ARBEITSANWEISUNG:
Geben Sie aus dem vorliegenden Text den Abschnitt wortgetreu wieder, der mit "Damals staken noch" beginnt und bis einschließlich "eh schon ausgebucht." reicht.

VORLIEGENDER TEXT:
* 999 *

Drei Jahre ist es her, da war sie zum ersten und letzten Mal im Einsatz.
Beim Internationalen Laverdatreffen des Club Frankreich in den Ardennen.
Damals staken noch 41 Zentimeter Stahl im Oberschenkel, drückten peinvoll auf irgendeinen blöden Nerv im Hintern. Beim Aufsitzen mußten Helfer das Bein über die Sitzbank hieven. Der Fuß wurde mit der Hand auf die Raste gestellt. Es war ein tolles und anstrengendes Treffen, aber irgendwie hatte ich nicht viel von der GT und sie nicht viel von mir. Seitdem stand sie sich nur noch die Reifen platt.

2007, drei Jahre später: wieder einmal spiele ich mit dem Gedanken, für die Demonstrationsläufte bei den "CML", den Coupes Moto Legende in Dijon, eine Bewerbung abzugeben. Aber sie, die GT, steht noch in Belgien, und überhaupt, das zusammengebastelte Stück mag ja recht "interessant" sein, aber den strengen Kriterien der Kommission wohl wenig entsprechen. Und als die GT endlich nach Germanien überführt ist, sind die Serien eh schon ausgebucht.
Also wieder ein Jahr verschoben.

Drei Wochen vor dem CML-Wochenende: über den Mailverteiler der "Classic Racing Motorcycle Belgium"-Vereinigung kommt eine Nachricht. Ein Holländer gibt seine Einschreibung für die "Coupes" ab, seine Rickmann-Triumph ist nicht fertig. Ich maile ihn an, es folgen ein nettes Telefonat, ein International Bank Transfer und ein paar Tage später das Kuvert mit den Unterlagen.

AUSGELESENE EINTRÄGE:
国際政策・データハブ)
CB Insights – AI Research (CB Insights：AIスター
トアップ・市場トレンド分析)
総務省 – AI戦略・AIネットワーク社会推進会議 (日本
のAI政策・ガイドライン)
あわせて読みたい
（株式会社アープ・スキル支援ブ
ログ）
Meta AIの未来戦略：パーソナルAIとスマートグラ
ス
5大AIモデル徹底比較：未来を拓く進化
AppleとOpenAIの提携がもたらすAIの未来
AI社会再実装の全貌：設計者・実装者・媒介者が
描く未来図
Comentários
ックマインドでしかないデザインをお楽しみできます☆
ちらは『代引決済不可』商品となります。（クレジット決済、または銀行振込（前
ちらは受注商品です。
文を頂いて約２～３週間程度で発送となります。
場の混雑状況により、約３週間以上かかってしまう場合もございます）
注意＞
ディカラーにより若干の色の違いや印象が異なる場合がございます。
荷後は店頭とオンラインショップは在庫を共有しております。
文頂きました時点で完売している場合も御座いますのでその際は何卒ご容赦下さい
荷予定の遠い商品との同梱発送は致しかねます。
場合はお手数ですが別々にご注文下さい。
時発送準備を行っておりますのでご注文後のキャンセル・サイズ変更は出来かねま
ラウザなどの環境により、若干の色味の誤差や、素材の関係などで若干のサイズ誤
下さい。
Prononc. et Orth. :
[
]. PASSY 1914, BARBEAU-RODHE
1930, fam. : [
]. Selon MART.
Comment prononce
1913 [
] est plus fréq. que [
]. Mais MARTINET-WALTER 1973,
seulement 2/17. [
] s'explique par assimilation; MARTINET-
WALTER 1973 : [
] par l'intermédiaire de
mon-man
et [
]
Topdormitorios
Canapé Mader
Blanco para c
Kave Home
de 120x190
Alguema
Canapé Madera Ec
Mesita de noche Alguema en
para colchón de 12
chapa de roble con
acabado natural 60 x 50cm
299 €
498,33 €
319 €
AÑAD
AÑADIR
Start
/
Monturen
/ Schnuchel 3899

AUSGEARBEITETE LÖSUNG:
Damals staken noch 41 Zentimeter Stahl im Oberschenkel, drückten peinvoll auf irgendeinen blöden Nerv im Hintern. Beim Aufsitzen mußten Helfer das Bein über die Sitzbank hieven. Der Fuß wurde mit der Hand auf die Raste gestellt. Es war ein tolles und anstrengendes Treffen, aber irgendwie hatte ich nicht viel von der GT und sie nicht viel von mir. Seitdem stand sie sich nur noch die Reifen platt.

2007, drei Jahre später: wieder einmal spiele ich mit dem Gedanken, für die Demonstrationsläufte bei den "CML", den Coupes Moto Legende in Dijon, eine Bewerbung abzugeben. Aber sie, die GT, steht noch in Belgien, und überhaupt, das zusammengebastelte Stück mag ja recht "interessant" sein, aber den strengen Kriterien der Kommission wohl wenig entsprechen. Und als die GT endlich nach Germanien überführt ist, sind die Serien eh schon ausgebucht.